Der Messerrücken ist bei beiden Varianten scharfkantig, was ich sehr schätze. Denn mit ihm lassen sich sehr gut Funken aus einem Feuerstahl schlagen oder sehr feines Holzmehl schaben. Der aus Polyamid gefertigte Griff des Garberg wirkt optisch eher rutschig, aber wenn ihr es in den Händen haltet und benutzt, werdet ihr merken, dass dem nicht so ist. Er gibt einem einen sehr guten Grip, auch mit nassen Händen. Der Schwerpunkt des Messers liegt eher mittig, was es sehr führig macht. Es gibt Zungen, die diese Eigenschaft eher bemängeln, da es sich dadurch weniger zum Hacken eignet. … Braucht man das? ……. Wenn ich etwas hacken möchte, dann kaufe ich mir eine Machete. Wenn ich damit Holz spalten möchte, dann kaufe ich mir ein Beil oder eine Axt … Selbstverständlich kann man mit dem Mora Garberg auch Holz batonen, wenn es sein muss … Aber ein Messer sollte in meinen Augen ein Messer bleiben, und ich bemesse es nicht daran, ob ich damit meinen Wintervorrat an Brennholz spalten kann …
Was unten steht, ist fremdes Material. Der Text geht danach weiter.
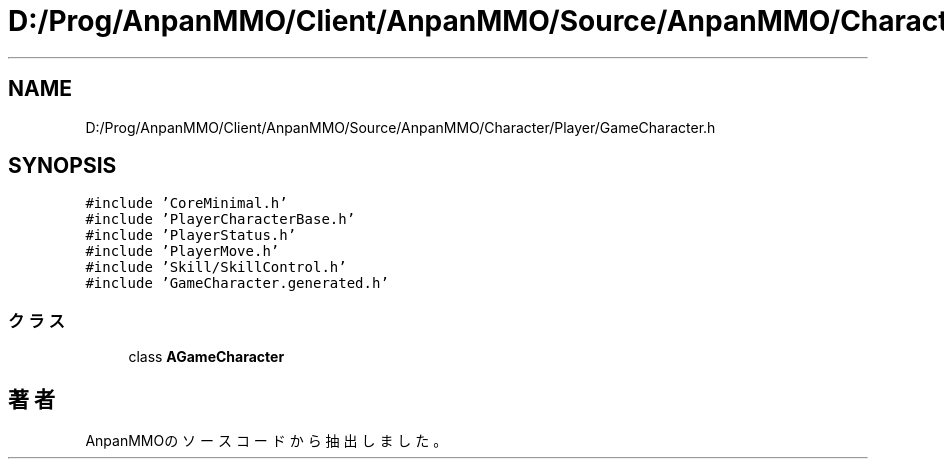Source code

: .TH "D:/Prog/AnpanMMO/Client/AnpanMMO/Source/AnpanMMO/Character/Player/GameCharacter.h" 3 "2018年12月20日(木)" "AnpanMMO" \" -*- nroff -*-
.ad l
.nh
.SH NAME
D:/Prog/AnpanMMO/Client/AnpanMMO/Source/AnpanMMO/Character/Player/GameCharacter.h
.SH SYNOPSIS
.br
.PP
\fC#include 'CoreMinimal\&.h'\fP
.br
\fC#include 'PlayerCharacterBase\&.h'\fP
.br
\fC#include 'PlayerStatus\&.h'\fP
.br
\fC#include 'PlayerMove\&.h'\fP
.br
\fC#include 'Skill/SkillControl\&.h'\fP
.br
\fC#include 'GameCharacter\&.generated\&.h'\fP
.br

.SS "クラス"

.in +1c
.ti -1c
.RI "class \fBAGameCharacter\fP"
.br
.in -1c
.SH "著者"
.PP 
 AnpanMMOのソースコードから抽出しました。
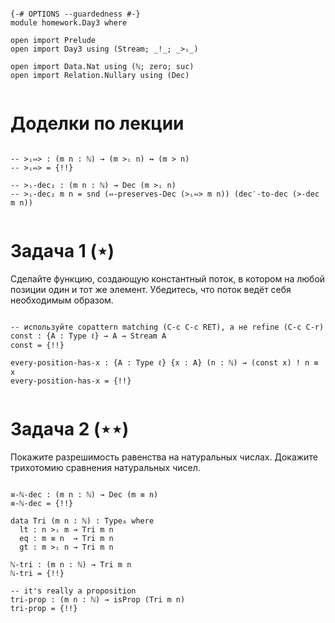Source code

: #+begin_src agda2

{-# OPTIONS --guardedness #-}
module homework.Day3 where

open import Prelude
open import Day3 using (Stream; _!_; _>ᵢ_)

open import Data.Nat using (ℕ; zero; suc)
open import Relation.Nullary using (Dec)

#+end_src

* Доделки по лекции

#+begin_src agda2

-- >ᵢ⇔> : (m n : ℕ) → (m >ᵢ n) ↔ (m > n)
-- >ᵢ⇔> = {!!}

-- >ᵢ-dec₂ : (m n : ℕ) → Dec (m >ᵢ n)
-- >ᵢ-dec₂ m n = snd (⇔-preserves-Dec (>ᵢ⇔> m n)) (dec′-to-dec (>-dec m n))

#+end_src

* Задача 1 (⋆)
Сделайте функцию, создающую константный поток, в котором на любой позиции
один и тот же элемент. Убедитесь, что поток ведёт себя необходимым образом.
#+begin_src agda2

-- используйте copattern matching (C-c C-c RET), а не refine (C-c C-r)
const : {A : Type ℓ} → A → Stream A
const = {!!}

every-position-has-x : {A : Type ℓ} {x : A} (n : ℕ) → (const x) ! n ≡ x
every-position-has-x = {!!}

#+end_src

* Задача 2 (⋆⋆)
Покажите разрешимость равенства на натуральных числах.
Докажите трихотомию сравнения натуральных чисел.
#+begin_src agda2

≡-ℕ-dec : (m n : ℕ) → Dec (m ≡ n)
≡-ℕ-dec = {!!}

data Tri (m n : ℕ) : Type₀ where
  lt : n >ᵢ m → Tri m n
  eq : m ≡ n  → Tri m n
  gt : m >ᵢ n → Tri m n

ℕ-tri : (m n : ℕ) → Tri m n
ℕ-tri = {!!}

-- it's really a proposition
tri-prop : (m n : ℕ) → isProp (Tri m n)
tri-prop = {!!}

#+end_src
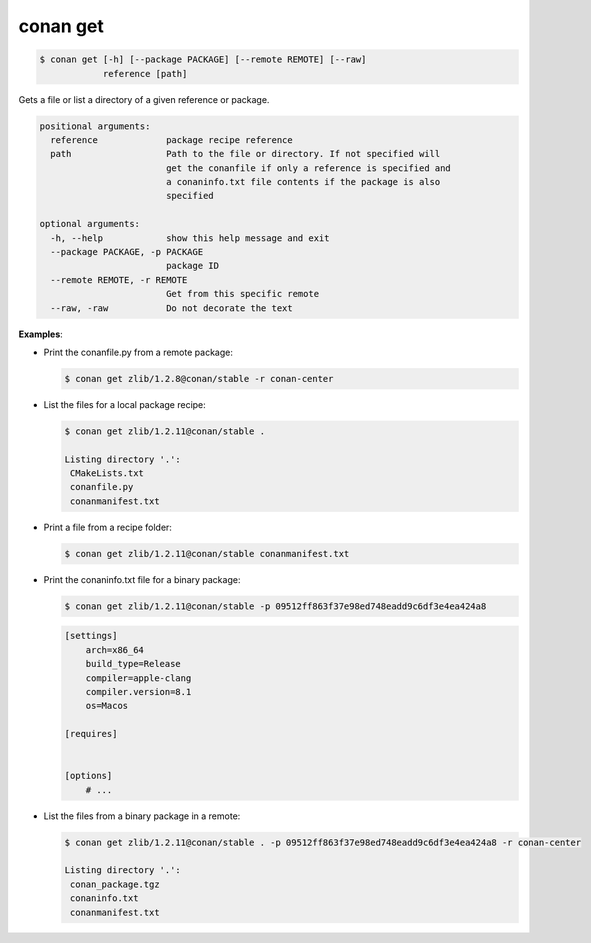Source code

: .. _conan_get:

conan get
==========

.. code-block:: bash

    $ conan get [-h] [--package PACKAGE] [--remote REMOTE] [--raw]
                reference [path]

Gets a file or list a directory of a given reference or package.

.. code-block:: bash

    positional arguments:
      reference             package recipe reference
      path                  Path to the file or directory. If not specified will
                            get the conanfile if only a reference is specified and
                            a conaninfo.txt file contents if the package is also
                            specified

    optional arguments:
      -h, --help            show this help message and exit
      --package PACKAGE, -p PACKAGE
                            package ID
      --remote REMOTE, -r REMOTE
                            Get from this specific remote
      --raw, -raw           Do not decorate the text

**Examples**:

- Print the conanfile.py from a remote package:

  .. code-block:: bash

      $ conan get zlib/1.2.8@conan/stable -r conan-center


- List the files for a local package recipe:

  .. code-block:: bash

      $ conan get zlib/1.2.11@conan/stable .

      Listing directory '.':
       CMakeLists.txt
       conanfile.py
       conanmanifest.txt

- Print a file from a recipe folder:

  .. code-block:: bash

      $ conan get zlib/1.2.11@conan/stable conanmanifest.txt

- Print the conaninfo.txt file for a binary package:

  .. code-block:: bash

      $ conan get zlib/1.2.11@conan/stable -p 09512ff863f37e98ed748eadd9c6df3e4ea424a8

  .. code-block:: text

      [settings]
          arch=x86_64
          build_type=Release
          compiler=apple-clang
          compiler.version=8.1
          os=Macos

      [requires]


      [options]
          # ...

- List the files from a binary package in a remote:

  .. code-block:: bash

      $ conan get zlib/1.2.11@conan/stable . -p 09512ff863f37e98ed748eadd9c6df3e4ea424a8 -r conan-center

      Listing directory '.':
       conan_package.tgz
       conaninfo.txt
       conanmanifest.txt
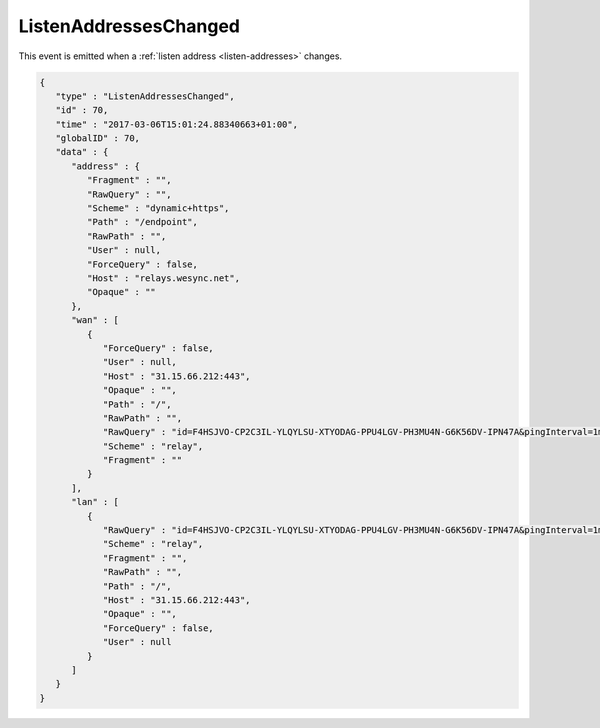 ListenAddressesChanged
----------------------

This event is emitted when a :ref:`listen address <listen-addresses>` changes.

.. code-block:: json

    {
       "type" : "ListenAddressesChanged",
       "id" : 70,
       "time" : "2017-03-06T15:01:24.88340663+01:00",
       "globalID" : 70,
       "data" : {
          "address" : {
             "Fragment" : "",
             "RawQuery" : "",
             "Scheme" : "dynamic+https",
             "Path" : "/endpoint",
             "RawPath" : "",
             "User" : null,
             "ForceQuery" : false,
             "Host" : "relays.wesync.net",
             "Opaque" : ""
          },
          "wan" : [
             {
                "ForceQuery" : false,
                "User" : null,
                "Host" : "31.15.66.212:443",
                "Opaque" : "",
                "Path" : "/",
                "RawPath" : "",
                "RawQuery" : "id=F4HSJVO-CP2C3IL-YLQYLSU-XTYODAG-PPU4LGV-PH3MU4N-G6K56DV-IPN47A&pingInterval=1m0s&networkTimeout=2m0s&sessionLimitBps=0&globalLimitBps=0&statusAddr=:22070&providedBy=",
                "Scheme" : "relay",
                "Fragment" : ""
             }
          ],
          "lan" : [
             {
                "RawQuery" : "id=F4HSJVO-CP2C3IL-YLQYLSU-XTYODAG-PPU4LGV-PH3MU4N-G6K56DV-IPN47A&pingInterval=1m0s&networkTimeout=2m0s&sessionLimitBps=0&globalLimitBps=0&statusAddr=:22070&providedBy=",
                "Scheme" : "relay",
                "Fragment" : "",
                "RawPath" : "",
                "Path" : "/",
                "Host" : "31.15.66.212:443",
                "Opaque" : "",
                "ForceQuery" : false,
                "User" : null
             }
          ]
       }
    }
Was die Messerscheide angeht, so fiel meine Wahl auf die schwarze Lederscheide. Fand ich für meinen Geschmack sympathischer als die Multi-Mount-Scheide, welche natürlich ebenfalls ihre Vorzüge hat. An dieser Stelle ein kleiner Geheimtipp von Andy: Ich bin mir nicht sicher, ob es von Mora beabsichtigt war oder eher Zufall ist. Das Leder der Messerscheide ist innen rau, und bei offener Scheide bietet sich eine große und praktische Fläche, über die man seine Klinge zum Scharfhalten immer wieder mal über das Leder ziehen kann. Fragt doch mal einen alten Barber, wie er seiner Rasierklinge den letzten Schliff gibt … genau … er zieht sie übers Leder.

Fazit

Das Mora Garberg eignet sich in meinen Augen sehr gut zum Jagen, Angeln, Wandern und für viele andere Outdoor-Aktivitäten. Es ist wirklich sehr robust und stabil. Ich persönlich mag es sehr. Die zwei verschiedenen Arten von Messerscheiden, die es gibt, finde ich ebenfalls sehr praktisch. Aus jagdlicher Sicht eignet sich die Lederscheide sehr gut, da am Gürtel nichts klappert. Nehmt ihr es lieber zum Angeln mit, kann ich euch nur die Multi-Mount-Scheide empfehlen, da der Kunststoff im Wasser praktischer ist. Wenn ihr euch ein neues Messer zulegt, behaltet bitte immer Andys Lebensmotto im Hinterkopf: Messer sind Rudeltiere und fühlen sich unter ihresgleichen wohl. Haltet sie bitte artgerecht … 2 sind 1 und 1 ist keins … In diesem Sinne ... bis zum nächsten Messer.